Auto comment: topic has been updated by VandanRogheliya (previous revision, new revision, compare).
You can do this using dp.
Suppose you want to make sum i using numbers from 1 to d.
For i=0:
dp[0]=number of ways = 1(using no numbers at all) [base case]
Then for any arbitrary i
dp[i] = sum(dp[i-j]) for all j from 1 to min(d,i) (bcoz u cant use a number greater than i to make sum i)
this works bcoz here order matters 1+2 and 2+1 are different
You can see my submission for implementation Click
Thank you for the explanation but I do not understand why dp[i] = sum(dp[i-j]) works?
What is the intuition behind it?
Okay, so we are making a number i using the numbers from 1 to d right. Suppose i=a1+a2+a3+...+ap+x where all numbers ai and x belongs to [1,d]. Now focus on the last number x, it(again) can be anything belonging to [1,d], so we consider all possible options for x that will guarantee that we count all possible ways to sum to i.
so we iterate over [1,d] (for now i am assuming i>=d else it would be min(i,d))
suppose currently we are considering x=j, now to calculate the number of ways you can make i such that last number = j, observe that you can add the number j to all the number of ways you can make i-j. hence dp[i-j].
Hence dp[i] = sum over all dp[i-j] where j belongs to [1,min(d,i)]
Let's take your example n=3,d=2
dp[0]=1 corresponds to selecting no numbers [base case]
dp[1]=dp[1-1]=dp[0]=1 corresponds to taking only 1 (this is the only way to make 1)
dp[2]=dp[2-1] (corresponding to 1+1) + dp[2-2] (corresponding to only 2) = dp[1]+dp[0]=1+1=2
dp[3]=dp[3-1] (corresponding to 1+1+1 and 2+1) + dp[3-2] (corresponding to 1+2) = dp[2]+dp[1]=2+1=3
Hence number of ways you can make 3 using 1 and 2 is 3.
Hope my explanation was clear :)
The point about making i from adding j and i-j did the trick! Thank you so much!
Well, we can solve this with a naive Dp-approach in $$$O(n\cdot k)$$$ time and $$$O(n)$$$ Space.

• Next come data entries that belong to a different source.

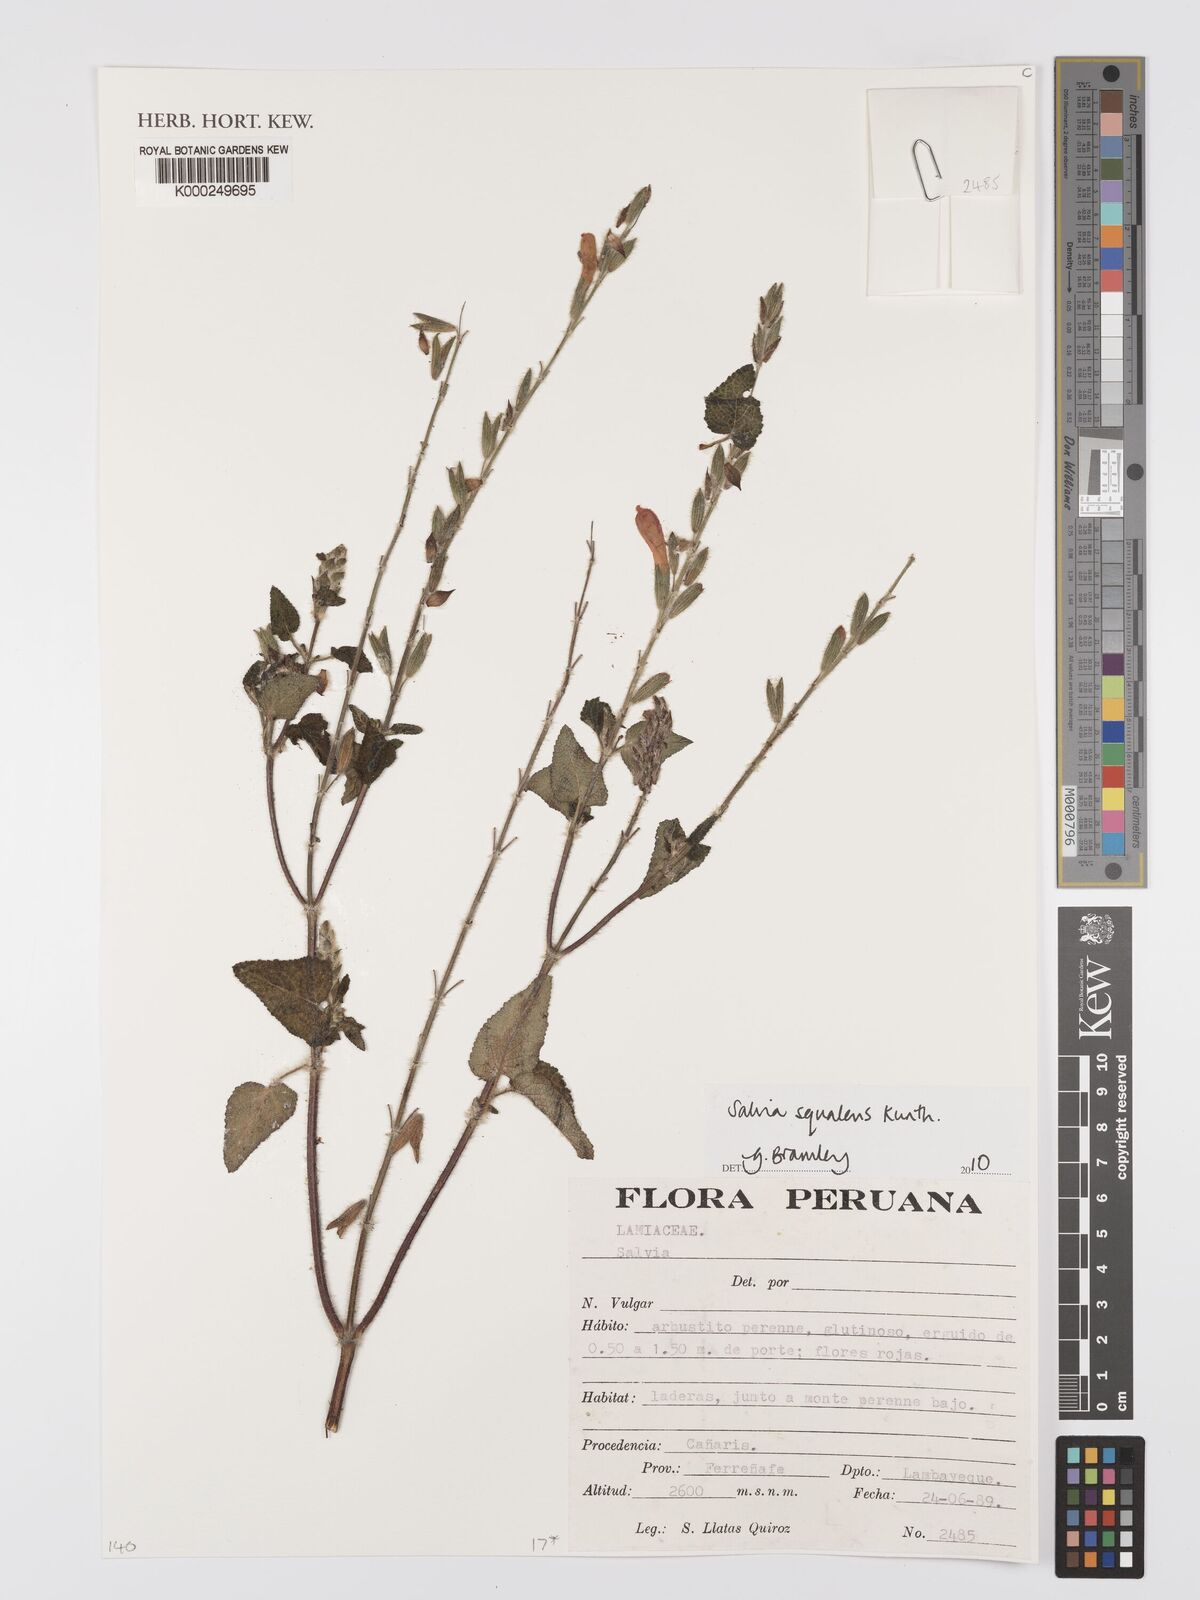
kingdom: Plantae
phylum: Tracheophyta
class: Magnoliopsida
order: Lamiales
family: Lamiaceae
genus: Salvia
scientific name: Salvia squalens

Let $$$dp[n]$$$ be the amount you want. If the last taken number is $$$i$$$, then we remain with $$$n-i$$$, and this gives us the transition: $$$dp[n]=\sum_{i=1}^k dp[n-i]$$$.
We can use sliding window technique to achieve $$$O(n)$$$ time and $$$O(k)$$$ space.
Also, if $$$n$$$ is very big and $$$k$$$ is small enough (about 300) we can use matrix power to get a solution in $$$O(k^3 \cdot \log n)$$$ time and $$$O(k^2)$$$ space.